- Born: 1808 Batavia, Dutch East Indies
- Died: 1880 (aged 71–72) Batavia, Dutch East Indies
- Occupations: Luitenant der Chinezen, community leader, tycoon, landowner
- Spouse: Lie Sek Nio (1832–1896)
- Children: Khouw Kim Po, Luitenant der Chinezen (son) Khouw Kim Tjiang, Kapitein der Chinezen (son) Khouw Kim An, Majoor der Chinezen (son)
- Father: Luitenant Khouw Tian Sek
- Relatives: Khouw Tjeng Kee, Luitenant der Chinezen (brother) Khouw Tjeng Po, Luitenant der Chinezen (brother) Khouw Yauw Kie, Kapitein der Chinezen (nephew) O. G. Khouw (nephew) Khouw Oen Hoei, Kapitein der Chinezen (nephew)

= Khouw Tjeng Tjoan =

Indonesian landlord (1808–1880)

Khouw Tjeng Tjoan, Luitenant-titulair der Chinezen (許淸泉 (Khó͘ Chheng-chôaⁿ, Xǔ Qīngquán); 1808 – 1880) was a Chinese-Indonesian magnate and landlord.

== Biography ==
Tjoan was born in 1808, in Batavia, Dutch East Indies, into the Khouw family of Tamboen, part of the 'Cabang Atas' or Chinese gentry of colonial Indonesia. Khouw was the oldest of the three sons of the landlord Luitenant Khouw Tian Sek (died in 1843). From the mid-nineteenth century until his death, the younger Khouw and his brothers, Luitenant Khouw Tjeng Kee and Luitenant Khouw Tjeng Po, were widely acknowledged as the wealthiest Chinese in their native hometown of Batavia (now Jakarta, capital of Indonesia). Prior to his Chinese lieutenancy, he had the hereditary title of Sia as the son of a Chinese officer. He was raised in 1856, together with his brother Khouw Tjeng Kee, to the honorary rank of Luitenant-titulair der Chinezen, but without any of the entailed responsibilities in the civil administration.
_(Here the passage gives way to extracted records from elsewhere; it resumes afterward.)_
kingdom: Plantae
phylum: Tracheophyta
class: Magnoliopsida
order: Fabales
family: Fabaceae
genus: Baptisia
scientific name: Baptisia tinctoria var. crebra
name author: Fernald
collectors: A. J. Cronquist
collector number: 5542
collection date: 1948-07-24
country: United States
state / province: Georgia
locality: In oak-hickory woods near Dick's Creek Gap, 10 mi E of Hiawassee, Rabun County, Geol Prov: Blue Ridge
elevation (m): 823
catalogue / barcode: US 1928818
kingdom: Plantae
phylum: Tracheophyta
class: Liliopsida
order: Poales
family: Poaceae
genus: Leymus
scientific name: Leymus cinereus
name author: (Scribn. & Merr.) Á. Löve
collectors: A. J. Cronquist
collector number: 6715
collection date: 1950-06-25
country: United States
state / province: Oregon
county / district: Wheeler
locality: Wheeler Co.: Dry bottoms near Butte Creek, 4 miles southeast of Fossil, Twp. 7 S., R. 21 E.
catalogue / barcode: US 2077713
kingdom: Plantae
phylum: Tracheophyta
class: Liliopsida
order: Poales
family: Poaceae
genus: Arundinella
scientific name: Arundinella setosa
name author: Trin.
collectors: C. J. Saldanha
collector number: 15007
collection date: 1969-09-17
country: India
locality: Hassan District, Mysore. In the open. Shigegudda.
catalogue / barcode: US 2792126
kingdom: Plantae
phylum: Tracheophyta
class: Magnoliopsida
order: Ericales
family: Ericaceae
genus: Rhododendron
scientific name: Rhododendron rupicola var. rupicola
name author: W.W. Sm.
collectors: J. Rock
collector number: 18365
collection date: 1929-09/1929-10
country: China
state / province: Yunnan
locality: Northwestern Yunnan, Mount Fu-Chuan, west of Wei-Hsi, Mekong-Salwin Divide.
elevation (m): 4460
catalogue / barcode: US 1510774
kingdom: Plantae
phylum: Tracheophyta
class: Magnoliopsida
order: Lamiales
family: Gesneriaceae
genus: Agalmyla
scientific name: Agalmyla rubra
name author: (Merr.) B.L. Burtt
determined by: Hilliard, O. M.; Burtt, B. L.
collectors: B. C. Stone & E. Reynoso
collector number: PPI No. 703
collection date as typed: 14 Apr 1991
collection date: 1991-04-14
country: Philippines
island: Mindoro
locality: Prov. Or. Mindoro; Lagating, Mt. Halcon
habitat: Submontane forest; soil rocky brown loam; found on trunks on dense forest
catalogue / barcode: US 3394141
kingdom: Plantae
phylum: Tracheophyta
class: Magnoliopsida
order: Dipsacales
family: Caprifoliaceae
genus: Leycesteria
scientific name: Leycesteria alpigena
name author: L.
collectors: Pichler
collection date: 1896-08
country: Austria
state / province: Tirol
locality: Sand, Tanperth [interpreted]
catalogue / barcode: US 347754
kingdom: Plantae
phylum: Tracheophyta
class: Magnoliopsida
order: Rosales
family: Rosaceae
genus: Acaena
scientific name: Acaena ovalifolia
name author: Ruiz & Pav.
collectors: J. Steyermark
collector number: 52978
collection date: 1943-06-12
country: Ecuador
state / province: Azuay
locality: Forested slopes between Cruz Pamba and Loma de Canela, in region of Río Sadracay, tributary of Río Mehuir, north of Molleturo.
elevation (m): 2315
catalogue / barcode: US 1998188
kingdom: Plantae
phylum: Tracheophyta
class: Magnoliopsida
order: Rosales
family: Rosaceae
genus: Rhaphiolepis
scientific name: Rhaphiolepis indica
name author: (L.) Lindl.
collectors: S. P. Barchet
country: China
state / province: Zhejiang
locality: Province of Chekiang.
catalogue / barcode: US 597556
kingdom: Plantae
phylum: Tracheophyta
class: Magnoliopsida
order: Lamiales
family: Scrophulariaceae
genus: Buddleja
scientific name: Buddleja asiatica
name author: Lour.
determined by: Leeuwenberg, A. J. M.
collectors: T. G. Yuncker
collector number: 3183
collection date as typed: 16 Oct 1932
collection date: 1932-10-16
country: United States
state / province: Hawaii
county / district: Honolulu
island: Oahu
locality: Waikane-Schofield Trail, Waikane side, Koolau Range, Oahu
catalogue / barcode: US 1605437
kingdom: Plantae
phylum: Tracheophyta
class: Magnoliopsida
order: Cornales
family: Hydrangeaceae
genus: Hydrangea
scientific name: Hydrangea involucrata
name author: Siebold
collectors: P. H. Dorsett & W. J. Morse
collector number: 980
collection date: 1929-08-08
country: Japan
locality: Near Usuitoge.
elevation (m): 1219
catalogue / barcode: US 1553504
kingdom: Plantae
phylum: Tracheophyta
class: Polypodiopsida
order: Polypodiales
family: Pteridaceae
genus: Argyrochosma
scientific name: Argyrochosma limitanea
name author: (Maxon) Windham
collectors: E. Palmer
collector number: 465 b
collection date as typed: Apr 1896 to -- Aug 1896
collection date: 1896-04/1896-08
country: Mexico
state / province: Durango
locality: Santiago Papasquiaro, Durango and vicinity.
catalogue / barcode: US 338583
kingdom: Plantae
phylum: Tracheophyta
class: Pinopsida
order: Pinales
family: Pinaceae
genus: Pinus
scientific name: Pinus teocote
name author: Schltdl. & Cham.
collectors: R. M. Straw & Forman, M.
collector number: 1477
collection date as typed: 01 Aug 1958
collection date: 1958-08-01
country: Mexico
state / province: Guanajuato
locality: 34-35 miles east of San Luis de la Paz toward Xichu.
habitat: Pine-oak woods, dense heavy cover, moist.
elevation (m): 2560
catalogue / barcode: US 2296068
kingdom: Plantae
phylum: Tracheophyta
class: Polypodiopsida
Tjoan's was married to Lie Sek Nio (1832–1896), daughter and granddaughter of the landlords Lie Pek Tjiat and Kapitein-titulair der Chinezen Lie Tiang Ko, of the Lie family of Pasilian. Khouw's wife was also the sister of Luitenant der Chinezen Lie Tjoe Tjiang, and a first cousin of Lie Tjoe Hong, the 3rd Majoor der Chinezen of Batavia. Khouw lived with his wife, ten concubines and twenty-four children at Candra Naya, one of the three mansions on Molenvliet belonging to the Khouw family of Tamboen.

Tjoan died in 1880, aged 71 or 72, in Batavia. His funeral attracted – according to contemporary newspapers – thousands of onlookers who thronged the whole stretch of Molenvliet, all the way to Kebon Jeruk. Nonetheless, at least one writer commented that the late magnate was, in fact, unpopular among the general populace due to his "conceit, wrathfulness and twisted character".

Six of Tjoan's sons later served as Chinese officers in the colonial bureaucracy, most notably Khouw Kim An, the fifth and last Majoor der Chinezen of Batavia.